■ Trecho do documento ■
Tráfico em alta na Asa Norte

Thiago Soares e Isa Stacciarini

22/04/2017

 

 

A possibilidade de a morte do taxista Luís Eduardo dos Santos, 34 anos, estar ligada ao tráfico de drogas alerta para a prática desse crime na Asa Norte. A vítima foi morta em um posto da gasolina da 309 Norte, onde funciona uma loja de conveniência 24 horas, com direito a troca de tiros e a uso de uma espingarda Winchester calibre 38.  Pela região, moradores reclamam do uso constante de drogas, acompanhado de excesso de bebidas. Números da Polícia Militar confirmam o problema. Somente neste ano, 30 traficantes foram presos na Asa Norte — 50% a mais que no mesmo período de 2016, quando 20 acabaram detidos pela corporação. As apurações da Polícia Civil também indicam que o homicídio do taxista foi premeditado. Mensagens no celular da estudante de gastronomia Rafaela Teixeira de Souza, 28 anos, única detida até o momento, revelam a intenção de tirar a vida de alguém.

■ Tarefa 1 ■
Diga se cada afirmação concorda com a reportagem sobre o tráfico na Asa Norte: (a) o taxista foi morto em um posto de gasolina da 309 Norte; (b) no mesmo período de 2016, 30 traficantes foram presos na Asa Norte; (c) Rafaela Teixeira de Souza é estudante de direito. Responda sim ou não a cada uma e cite as palavras da reportagem que decidem.
■ Tarefa 2 ■
Substitua "taxista" por "motorista" em tudo o que vai desde "A possibilidade de" até "vida de alguém." na reportagem sobre o tráfico na Asa Norte, e apresente esse trecho de novo.

■ Listagem extraída ■
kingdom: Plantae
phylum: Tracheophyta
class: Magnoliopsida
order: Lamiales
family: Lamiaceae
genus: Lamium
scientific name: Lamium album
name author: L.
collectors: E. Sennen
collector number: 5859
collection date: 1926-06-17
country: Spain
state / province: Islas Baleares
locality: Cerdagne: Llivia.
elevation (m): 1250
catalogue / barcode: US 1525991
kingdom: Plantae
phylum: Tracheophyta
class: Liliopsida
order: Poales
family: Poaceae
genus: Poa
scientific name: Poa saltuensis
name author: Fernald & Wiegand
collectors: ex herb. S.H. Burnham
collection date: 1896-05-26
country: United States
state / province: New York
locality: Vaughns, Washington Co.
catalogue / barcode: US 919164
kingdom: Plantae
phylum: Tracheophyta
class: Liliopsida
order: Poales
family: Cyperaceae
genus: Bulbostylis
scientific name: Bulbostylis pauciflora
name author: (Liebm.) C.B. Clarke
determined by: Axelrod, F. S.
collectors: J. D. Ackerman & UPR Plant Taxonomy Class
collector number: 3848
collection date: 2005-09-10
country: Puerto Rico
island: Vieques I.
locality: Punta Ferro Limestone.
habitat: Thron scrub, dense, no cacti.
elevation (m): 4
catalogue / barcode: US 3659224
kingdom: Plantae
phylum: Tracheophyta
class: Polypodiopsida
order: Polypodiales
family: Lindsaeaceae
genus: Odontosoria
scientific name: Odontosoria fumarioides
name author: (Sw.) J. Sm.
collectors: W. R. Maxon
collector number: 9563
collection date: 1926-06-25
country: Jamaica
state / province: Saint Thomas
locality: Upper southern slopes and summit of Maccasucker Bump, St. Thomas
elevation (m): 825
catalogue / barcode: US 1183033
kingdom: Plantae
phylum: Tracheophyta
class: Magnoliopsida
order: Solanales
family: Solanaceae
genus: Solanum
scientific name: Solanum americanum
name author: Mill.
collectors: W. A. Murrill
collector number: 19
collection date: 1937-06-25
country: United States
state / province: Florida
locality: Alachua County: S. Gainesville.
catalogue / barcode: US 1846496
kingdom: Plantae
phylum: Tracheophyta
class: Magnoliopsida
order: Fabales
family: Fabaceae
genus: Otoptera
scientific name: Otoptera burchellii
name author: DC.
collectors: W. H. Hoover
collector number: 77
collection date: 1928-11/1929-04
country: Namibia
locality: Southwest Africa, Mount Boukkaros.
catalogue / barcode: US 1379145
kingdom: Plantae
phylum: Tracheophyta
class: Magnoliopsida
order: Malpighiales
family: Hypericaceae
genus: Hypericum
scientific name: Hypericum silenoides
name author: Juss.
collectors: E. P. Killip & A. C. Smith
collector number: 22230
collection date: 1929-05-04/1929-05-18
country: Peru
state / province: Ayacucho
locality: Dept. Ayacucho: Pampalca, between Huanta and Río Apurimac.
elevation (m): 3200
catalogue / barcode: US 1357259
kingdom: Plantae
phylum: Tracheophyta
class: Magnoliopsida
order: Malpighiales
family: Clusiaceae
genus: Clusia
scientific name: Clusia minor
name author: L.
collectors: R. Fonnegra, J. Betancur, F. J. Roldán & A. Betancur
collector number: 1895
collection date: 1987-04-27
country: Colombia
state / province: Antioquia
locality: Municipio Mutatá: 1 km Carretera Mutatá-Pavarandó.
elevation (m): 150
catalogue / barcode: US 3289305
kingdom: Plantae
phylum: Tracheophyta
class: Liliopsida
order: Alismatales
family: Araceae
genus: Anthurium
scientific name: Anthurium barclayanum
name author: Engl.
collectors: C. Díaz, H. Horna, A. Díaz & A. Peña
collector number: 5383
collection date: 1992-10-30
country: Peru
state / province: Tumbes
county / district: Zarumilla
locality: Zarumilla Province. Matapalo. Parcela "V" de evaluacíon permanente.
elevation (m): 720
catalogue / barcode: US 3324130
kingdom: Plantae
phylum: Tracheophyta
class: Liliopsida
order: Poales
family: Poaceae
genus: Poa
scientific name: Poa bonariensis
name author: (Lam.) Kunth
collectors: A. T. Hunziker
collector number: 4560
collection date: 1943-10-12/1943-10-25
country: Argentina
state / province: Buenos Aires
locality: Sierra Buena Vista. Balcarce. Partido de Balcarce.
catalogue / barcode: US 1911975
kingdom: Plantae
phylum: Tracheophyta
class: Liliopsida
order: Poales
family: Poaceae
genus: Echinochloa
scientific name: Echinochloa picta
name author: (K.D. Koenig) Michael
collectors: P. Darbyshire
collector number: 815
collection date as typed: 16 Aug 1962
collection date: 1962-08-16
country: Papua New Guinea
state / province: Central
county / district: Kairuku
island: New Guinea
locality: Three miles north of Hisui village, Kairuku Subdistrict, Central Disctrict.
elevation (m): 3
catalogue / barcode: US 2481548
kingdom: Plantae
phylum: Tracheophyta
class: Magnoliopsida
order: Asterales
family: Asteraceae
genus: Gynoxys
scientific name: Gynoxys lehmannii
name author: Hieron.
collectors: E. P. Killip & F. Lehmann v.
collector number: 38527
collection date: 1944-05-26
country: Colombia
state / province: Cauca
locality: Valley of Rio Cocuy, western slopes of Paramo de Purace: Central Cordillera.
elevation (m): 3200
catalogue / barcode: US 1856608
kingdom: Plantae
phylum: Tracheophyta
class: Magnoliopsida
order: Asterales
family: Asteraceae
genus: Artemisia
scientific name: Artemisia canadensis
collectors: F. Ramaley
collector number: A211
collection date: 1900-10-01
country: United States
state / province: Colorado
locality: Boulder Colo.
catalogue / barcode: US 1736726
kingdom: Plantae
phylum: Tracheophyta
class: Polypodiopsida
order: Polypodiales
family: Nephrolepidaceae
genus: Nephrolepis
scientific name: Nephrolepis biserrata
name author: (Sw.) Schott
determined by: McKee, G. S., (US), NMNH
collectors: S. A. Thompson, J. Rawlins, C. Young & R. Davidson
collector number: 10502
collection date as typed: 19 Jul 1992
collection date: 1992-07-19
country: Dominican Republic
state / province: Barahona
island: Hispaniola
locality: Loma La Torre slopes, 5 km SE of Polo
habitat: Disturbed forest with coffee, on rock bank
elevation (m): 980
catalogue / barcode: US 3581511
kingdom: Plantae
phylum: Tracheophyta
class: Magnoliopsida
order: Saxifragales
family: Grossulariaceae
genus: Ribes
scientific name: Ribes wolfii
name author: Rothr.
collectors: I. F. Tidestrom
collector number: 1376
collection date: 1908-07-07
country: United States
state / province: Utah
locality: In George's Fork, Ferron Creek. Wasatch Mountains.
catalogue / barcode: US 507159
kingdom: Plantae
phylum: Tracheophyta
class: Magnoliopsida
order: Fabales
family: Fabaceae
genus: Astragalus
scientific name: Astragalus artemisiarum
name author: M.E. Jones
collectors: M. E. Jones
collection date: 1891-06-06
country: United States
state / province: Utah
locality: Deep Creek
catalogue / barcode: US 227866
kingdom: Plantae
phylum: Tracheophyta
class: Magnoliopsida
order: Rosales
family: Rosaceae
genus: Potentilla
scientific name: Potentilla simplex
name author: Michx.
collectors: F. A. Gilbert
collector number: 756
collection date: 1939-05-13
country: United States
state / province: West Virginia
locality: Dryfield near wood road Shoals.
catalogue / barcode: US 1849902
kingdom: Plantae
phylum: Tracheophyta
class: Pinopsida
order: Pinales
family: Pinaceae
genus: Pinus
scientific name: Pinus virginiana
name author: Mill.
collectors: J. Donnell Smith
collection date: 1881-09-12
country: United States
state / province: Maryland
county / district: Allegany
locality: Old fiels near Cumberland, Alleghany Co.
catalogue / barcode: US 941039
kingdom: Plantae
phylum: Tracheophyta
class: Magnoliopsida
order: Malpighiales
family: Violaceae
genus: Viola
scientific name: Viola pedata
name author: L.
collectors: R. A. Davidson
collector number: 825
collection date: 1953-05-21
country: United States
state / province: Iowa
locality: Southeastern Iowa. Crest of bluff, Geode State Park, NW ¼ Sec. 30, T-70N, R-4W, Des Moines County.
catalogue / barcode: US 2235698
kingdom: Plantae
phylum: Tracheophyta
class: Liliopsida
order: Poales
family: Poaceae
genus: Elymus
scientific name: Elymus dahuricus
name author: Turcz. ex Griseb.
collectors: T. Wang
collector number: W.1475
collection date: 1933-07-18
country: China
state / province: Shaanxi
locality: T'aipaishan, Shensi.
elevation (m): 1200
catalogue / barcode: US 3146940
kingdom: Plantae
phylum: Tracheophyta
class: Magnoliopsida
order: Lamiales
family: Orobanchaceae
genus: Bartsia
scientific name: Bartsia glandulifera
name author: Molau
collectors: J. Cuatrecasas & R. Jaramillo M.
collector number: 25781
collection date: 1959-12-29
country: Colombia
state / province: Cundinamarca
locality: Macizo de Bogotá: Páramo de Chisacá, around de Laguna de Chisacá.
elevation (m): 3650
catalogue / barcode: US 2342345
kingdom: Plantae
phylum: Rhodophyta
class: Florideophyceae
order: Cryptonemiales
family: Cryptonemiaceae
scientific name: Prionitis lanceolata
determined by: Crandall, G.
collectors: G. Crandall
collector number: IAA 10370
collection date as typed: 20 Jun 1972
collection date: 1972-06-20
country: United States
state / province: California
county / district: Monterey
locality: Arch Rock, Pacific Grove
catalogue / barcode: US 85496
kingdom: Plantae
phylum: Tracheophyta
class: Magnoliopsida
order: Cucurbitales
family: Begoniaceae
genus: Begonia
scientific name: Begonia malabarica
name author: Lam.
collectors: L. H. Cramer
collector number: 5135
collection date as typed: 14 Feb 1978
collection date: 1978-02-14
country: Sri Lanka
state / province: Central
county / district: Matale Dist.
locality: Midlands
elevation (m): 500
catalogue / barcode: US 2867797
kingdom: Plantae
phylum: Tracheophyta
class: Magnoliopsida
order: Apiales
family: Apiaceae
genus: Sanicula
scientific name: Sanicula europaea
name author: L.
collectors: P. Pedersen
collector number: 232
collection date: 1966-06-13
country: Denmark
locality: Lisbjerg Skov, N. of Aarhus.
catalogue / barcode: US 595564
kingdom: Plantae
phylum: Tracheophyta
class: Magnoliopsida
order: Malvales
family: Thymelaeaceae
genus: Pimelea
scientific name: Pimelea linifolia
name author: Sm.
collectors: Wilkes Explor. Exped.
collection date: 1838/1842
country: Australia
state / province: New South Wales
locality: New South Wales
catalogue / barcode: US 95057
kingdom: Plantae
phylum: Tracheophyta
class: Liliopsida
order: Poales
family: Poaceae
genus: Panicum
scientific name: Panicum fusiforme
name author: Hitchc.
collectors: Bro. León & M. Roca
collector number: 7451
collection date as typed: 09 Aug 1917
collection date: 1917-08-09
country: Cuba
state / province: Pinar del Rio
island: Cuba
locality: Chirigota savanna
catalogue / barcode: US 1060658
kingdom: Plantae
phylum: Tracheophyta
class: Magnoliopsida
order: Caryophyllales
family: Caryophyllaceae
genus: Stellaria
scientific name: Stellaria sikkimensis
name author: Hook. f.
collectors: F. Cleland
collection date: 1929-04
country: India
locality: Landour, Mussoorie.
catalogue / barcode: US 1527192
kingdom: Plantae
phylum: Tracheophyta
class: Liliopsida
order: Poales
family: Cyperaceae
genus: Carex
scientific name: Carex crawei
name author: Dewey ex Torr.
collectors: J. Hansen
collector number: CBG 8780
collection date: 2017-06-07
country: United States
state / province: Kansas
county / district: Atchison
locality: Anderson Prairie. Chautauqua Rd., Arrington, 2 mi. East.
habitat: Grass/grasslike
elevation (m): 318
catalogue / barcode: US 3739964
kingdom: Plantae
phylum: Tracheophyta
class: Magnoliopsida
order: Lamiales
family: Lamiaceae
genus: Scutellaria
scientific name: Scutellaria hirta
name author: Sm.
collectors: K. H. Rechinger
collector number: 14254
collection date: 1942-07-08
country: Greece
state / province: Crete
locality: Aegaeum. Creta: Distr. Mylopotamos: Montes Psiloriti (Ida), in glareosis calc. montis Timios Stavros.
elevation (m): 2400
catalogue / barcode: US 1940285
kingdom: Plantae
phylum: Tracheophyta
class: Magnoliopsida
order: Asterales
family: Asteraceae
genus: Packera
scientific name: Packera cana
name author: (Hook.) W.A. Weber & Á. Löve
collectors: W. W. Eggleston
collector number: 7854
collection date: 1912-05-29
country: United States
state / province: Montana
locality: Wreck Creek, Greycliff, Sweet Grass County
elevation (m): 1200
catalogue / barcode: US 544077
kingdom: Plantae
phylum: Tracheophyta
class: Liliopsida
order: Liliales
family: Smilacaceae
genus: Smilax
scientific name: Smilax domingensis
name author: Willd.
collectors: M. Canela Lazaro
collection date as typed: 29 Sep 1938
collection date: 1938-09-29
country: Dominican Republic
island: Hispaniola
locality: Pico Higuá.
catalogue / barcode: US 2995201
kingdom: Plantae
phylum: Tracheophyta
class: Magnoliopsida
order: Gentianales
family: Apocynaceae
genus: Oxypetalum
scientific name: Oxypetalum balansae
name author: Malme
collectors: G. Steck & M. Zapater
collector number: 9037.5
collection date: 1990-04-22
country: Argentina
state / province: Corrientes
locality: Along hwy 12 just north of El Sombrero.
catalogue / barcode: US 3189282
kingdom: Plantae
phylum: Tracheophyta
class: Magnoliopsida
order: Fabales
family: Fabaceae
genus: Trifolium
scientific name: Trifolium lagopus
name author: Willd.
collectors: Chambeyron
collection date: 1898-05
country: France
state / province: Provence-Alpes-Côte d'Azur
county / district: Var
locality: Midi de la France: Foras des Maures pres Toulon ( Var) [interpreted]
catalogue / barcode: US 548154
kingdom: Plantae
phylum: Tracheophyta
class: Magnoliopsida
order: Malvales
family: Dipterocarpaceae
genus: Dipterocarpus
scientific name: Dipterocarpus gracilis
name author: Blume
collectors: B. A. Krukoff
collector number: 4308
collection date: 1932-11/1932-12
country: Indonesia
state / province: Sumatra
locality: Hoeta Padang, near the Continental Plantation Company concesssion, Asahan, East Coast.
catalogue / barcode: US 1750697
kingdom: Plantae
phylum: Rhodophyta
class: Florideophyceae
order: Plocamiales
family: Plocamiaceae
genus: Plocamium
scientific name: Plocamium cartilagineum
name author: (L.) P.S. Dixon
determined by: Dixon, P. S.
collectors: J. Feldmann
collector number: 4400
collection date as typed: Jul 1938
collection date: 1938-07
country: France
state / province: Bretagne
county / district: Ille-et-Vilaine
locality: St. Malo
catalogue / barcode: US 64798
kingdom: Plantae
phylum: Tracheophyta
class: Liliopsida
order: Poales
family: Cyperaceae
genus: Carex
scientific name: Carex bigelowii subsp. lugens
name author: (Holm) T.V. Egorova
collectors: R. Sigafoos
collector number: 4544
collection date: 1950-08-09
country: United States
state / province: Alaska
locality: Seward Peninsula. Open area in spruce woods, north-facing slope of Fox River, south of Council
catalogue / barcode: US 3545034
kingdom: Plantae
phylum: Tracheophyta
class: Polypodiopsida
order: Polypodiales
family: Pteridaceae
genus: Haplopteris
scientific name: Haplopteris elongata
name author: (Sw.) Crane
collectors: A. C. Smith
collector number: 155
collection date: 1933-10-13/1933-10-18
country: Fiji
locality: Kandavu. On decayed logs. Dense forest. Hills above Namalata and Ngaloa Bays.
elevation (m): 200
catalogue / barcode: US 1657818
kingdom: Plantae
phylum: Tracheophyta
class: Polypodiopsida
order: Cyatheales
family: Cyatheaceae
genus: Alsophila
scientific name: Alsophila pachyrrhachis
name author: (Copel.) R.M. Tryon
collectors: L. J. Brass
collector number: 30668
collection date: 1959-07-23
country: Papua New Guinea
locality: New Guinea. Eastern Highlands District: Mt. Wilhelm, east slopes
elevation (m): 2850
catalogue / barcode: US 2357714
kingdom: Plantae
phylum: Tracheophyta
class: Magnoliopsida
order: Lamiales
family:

■ Resposta 1 ■
(a) Sim: "A vítima foi morta em um posto da gasolina da 309 Norte".
(b) Não: "quando 20 acabaram detidos pela corporação".
(c) Não: "estudante de gastronomia Rafaela Teixeira de Souza".

■ Resposta 2 ■
A possibilidade de a morte do motorista Luís Eduardo dos Santos, 34 anos, estar ligada ao tráfico de drogas alerta para a prática desse crime na Asa Norte. A vítima foi morta em um posto da gasolina da 309 Norte, onde funciona uma loja de conveniência 24 horas, com direito a troca de tiros e a uso de uma espingarda Winchester calibre 38.  Pela região, moradores reclamam do uso constante de drogas, acompanhado de excesso de bebidas. Números da Polícia Militar confirmam o problema. Somente neste ano, 30 traficantes foram presos na Asa Norte — 50% a mais que no mesmo período de 2016, quando 20 acabaram detidos pela corporação. As apurações da Polícia Civil também indicam que o homicídio do motorista foi premeditado. Mensagens no celular da estudante de gastronomia Rafaela Teixeira de Souza, 28 anos, única detida até o momento, revelam a intenção de tirar a vida de alguém.